### Supplied passage

####################

We studied 14 HT and 17 NT asymptomatic or mildly symptomatic patients with stable symptoms and angiographically documented CAD (>50% stenosis in one or more epicardial arteries). All patients had exercise-induced ST-segment depression. The presence of ischemia was confirmed by demonstrating reversible defects on stress thallium scintigraphy. There were no differences in age, gender, plasma cholesterol, triglyceride, serum ACE levels, number of diabetics or smokers and severity of CAD between the two groups (Table 1). Patients had undergone previous treadmill exercise testing on at least two or more occasions. Seventeen of the 31 patients (9 with hypertension) had chest pain with ischemia, whereas the others had silent ischemia during stress testing. None had suffered from unstable angina or myocardial infarction in the three-month period before the study, and all patients were free of symptoms of heart failure. Antianginal medications were discontinued for a duration of five half-lives of the drug, and ACE inhibitors were stopped for at least three weeks before patients entered the study. Aspirin and other cholesterol-lowering therapies were continued. Patients gave informed consent and the protocol was approved by the Investigational Review Board of the National Heart, Lung and Blood Institute.
Protocol.
The study was conducted on two separate days, before and after treatment with oral enalapril (EN). On each study day, an intra-arterial cannula was introduced under local anesthesia into the brachial artery of the nondominant arm for accurate measurement of blood pressure during treadmill exercise and measurement of forearm blood flow. After 1-h rest, patients had determination of forearm endothelium-dependent vasomotor function with intra-arterial BK. Following the forearm study, patients were exercised on the treadmill on two occasions separated by a duration of 3 h, employing the National Institutes of Health Combined protocol (14). Blood pressure, heart rate and a 12-lead electrocardiogram (ECG) were recorded every 30 s to determine with accuracy the ischemic threshold (heart rate x blood pressure at the onset of 1-mm ST-segment depression). Mean values from the two exercise tests for all parameters were used for the final analysis. The rate-pressure product (RPP) was calculated as mean arterial pressure x heart rate. Exercise was terminated for moderate-intensity chest pain, limiting dyspnea, 3-mm ST-segment depression or excessive fatigue. The tests were analyzed after blinding for treatment phase.
Following the pretreatment exercise tests and forearm infusion study, patients were discharged on EN, starting at 2.5 mg. Subsequently, the dose was increased to 5 mg, 7.5 mg, 10 mg, 12.5 mg, 15 mg and then 20 mg each day, except when systolic blood pressure decreased to 100 mm Hg or any side effects occurred. Each subject coordinated blood pressure measurements at home with a study nurse. After 7 to 10 days of treatment with the maximum tolerated dose, the patients returned for a repeat forearm vascular function study and two treadmill exercise tolerance tests as previously described.

####################

### Supplied data
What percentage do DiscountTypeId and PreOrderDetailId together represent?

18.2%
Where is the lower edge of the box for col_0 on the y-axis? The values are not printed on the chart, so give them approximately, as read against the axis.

####################

### Task 1
From the methods passage, extract the part starting at "Following the pretreatment" and ending at "as previously described.", copying it word for word.
### Task 2
According to the methods passage, how long before entering the study were ACE inhibitors stopped?
### Task 3
Translate this sentence from the methods passage into Spanish: "Aspirin and other cholesterol-lowering therapies were continued."

### Written response 1
Following the pretreatment exercise tests and forearm infusion study, patients were discharged on EN, starting at 2.5 mg. Subsequently, the dose was increased to 5 mg, 7.5 mg, 10 mg, 12.5 mg, 15 mg and then 20 mg each day, except when systolic blood pressure decreased to 100 mm Hg or any side effects occurred. Each subject coordinated blood pressure measurements at home with a study nurse. After 7 to 10 days of treatment with the maximum tolerated dose, the patients returned for a repeat forearm vascular function study and two treadmill exercise tolerance tests as previously described.

### Written response 2
At least three weeks.

### Written response 3
Se mantuvieron la aspirina y otras terapias para reducir el colesterol.